Exercise goal: Transcribe the listing exactly; drop the images.

Provided material:
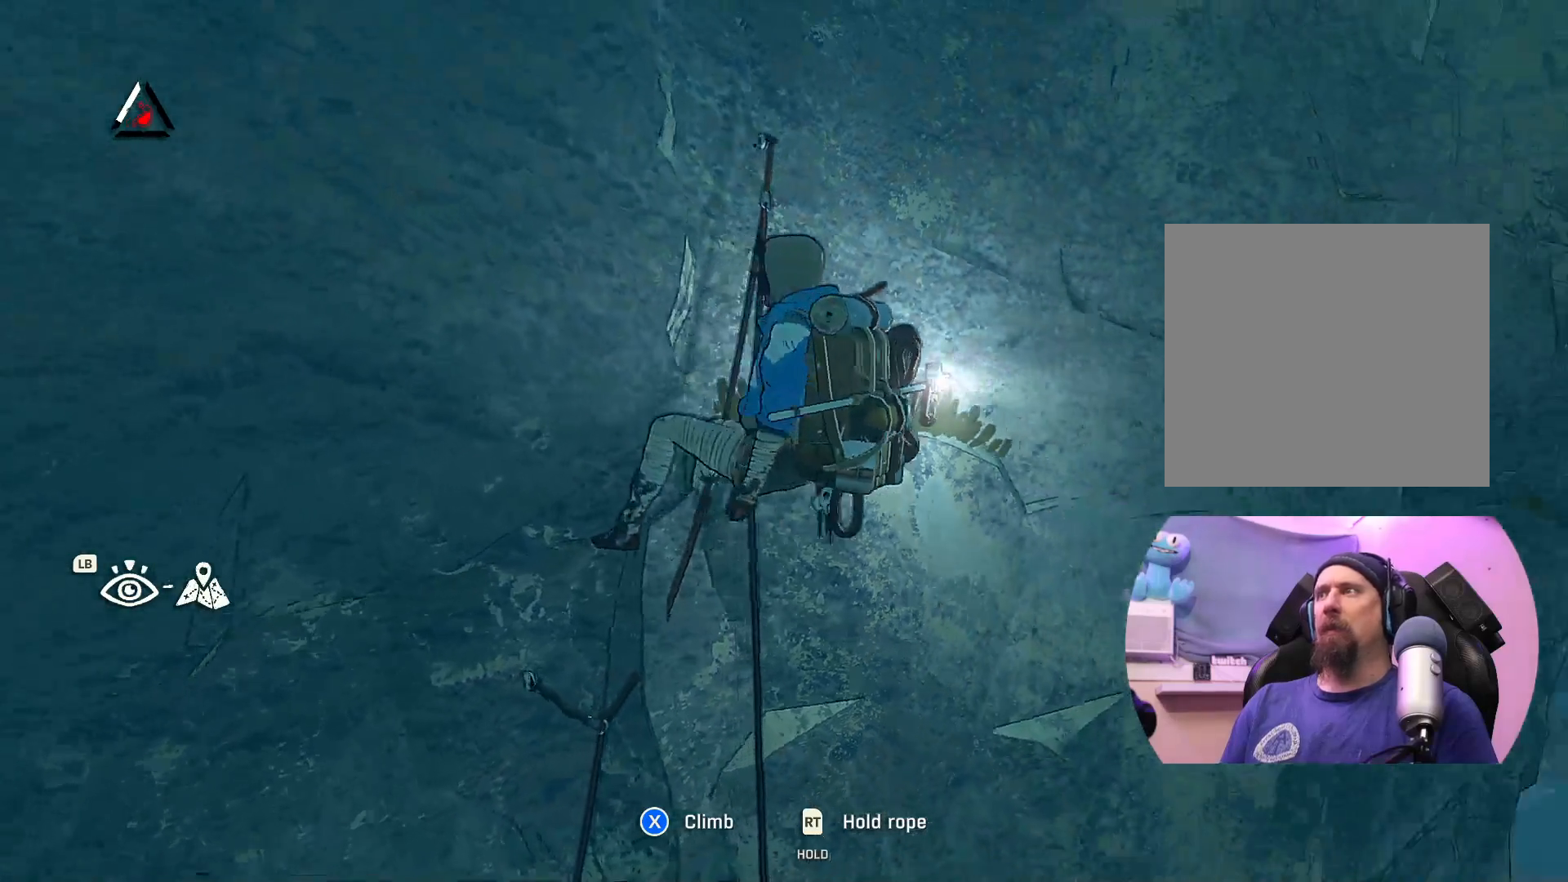
{"buttons": [], "left_stick": "center", "right_stick": "center", "events": [[217, "right_stick", "center"]]}
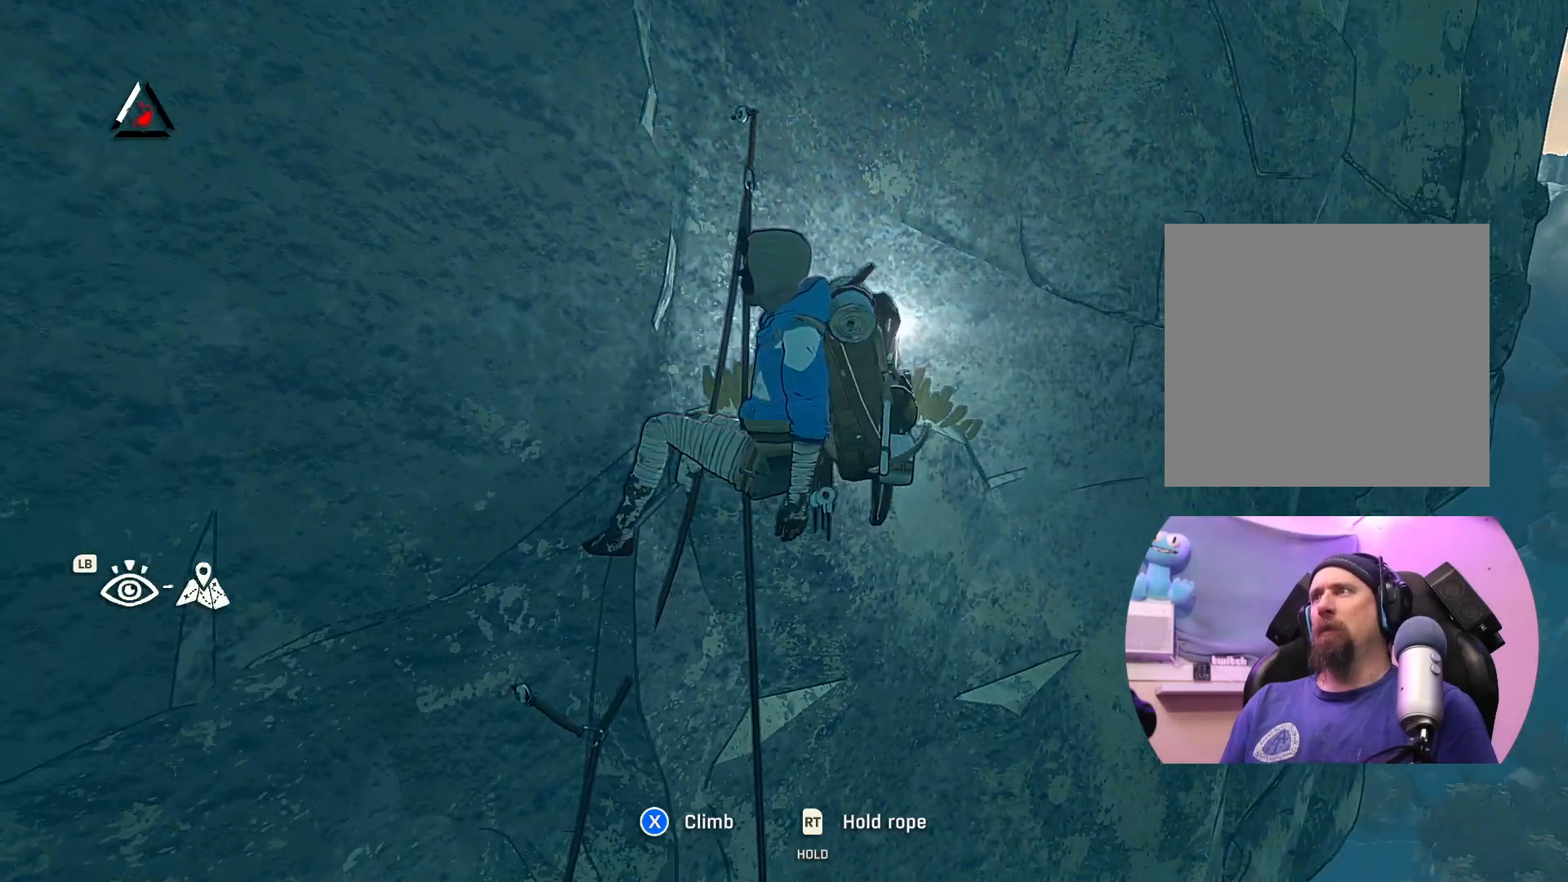
{"buttons": [], "left_stick": "center", "right_stick": "up", "events": [[17, "right_stick", "right"], [467, "right_stick", "up"]]}
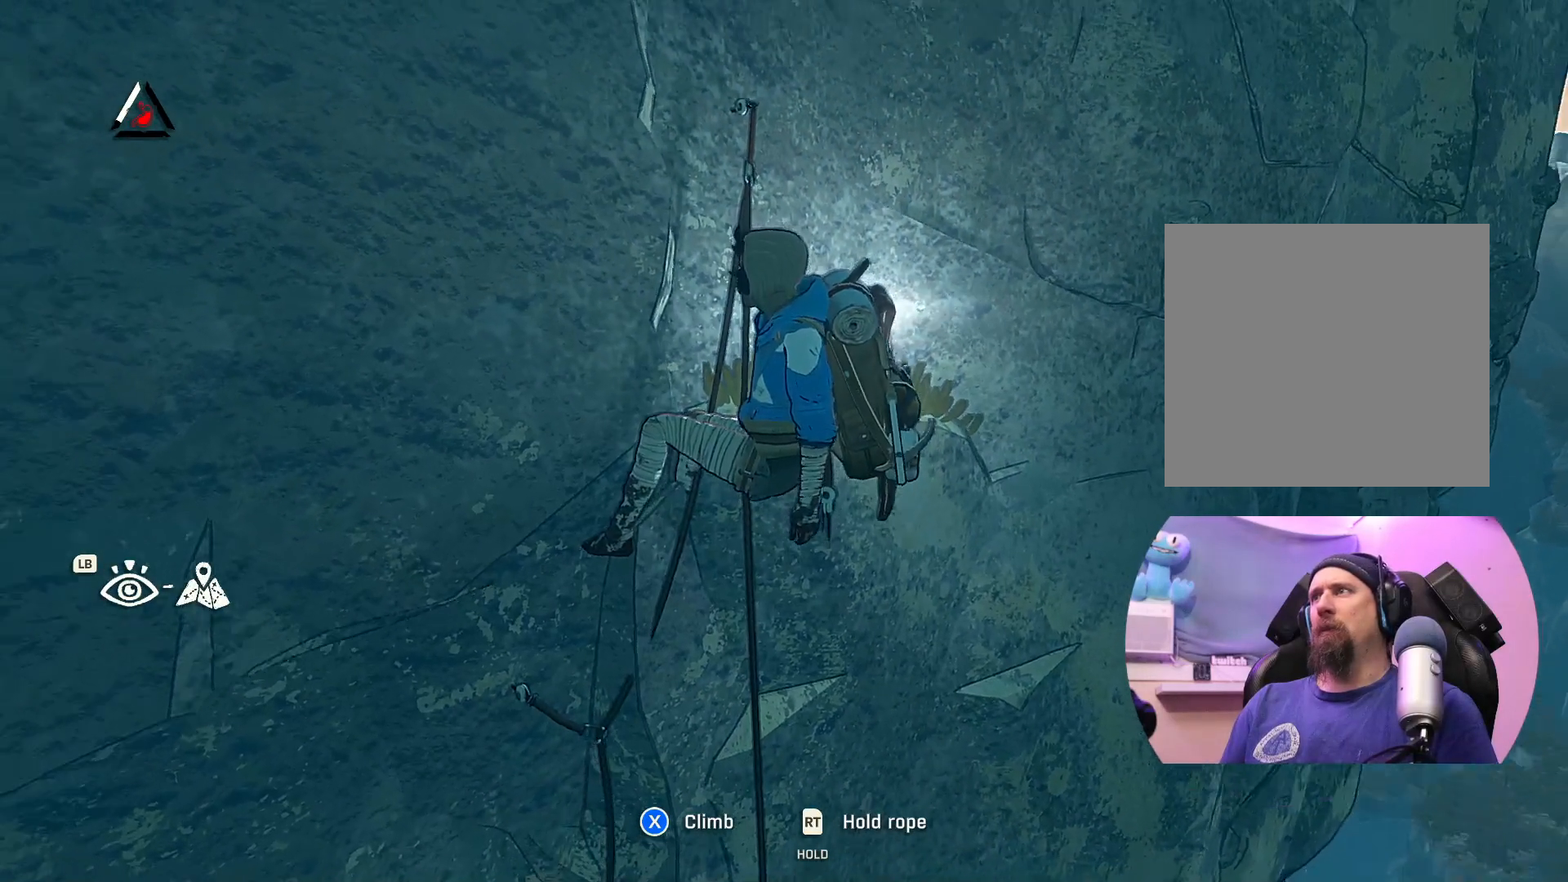
{"buttons": [], "left_stick": "center", "right_stick": "up", "events": []}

Solution:
{"buttons": [], "left_stick": "center", "right_stick": "center", "events": [[217, "right_stick", "center"]]}
{"buttons": [], "left_stick": "center", "right_stick": "up", "events": [[17, "right_stick", "right"], [467, "right_stick", "up"]]}
{"buttons": [], "left_stick": "center", "right_stick": "up", "events": []}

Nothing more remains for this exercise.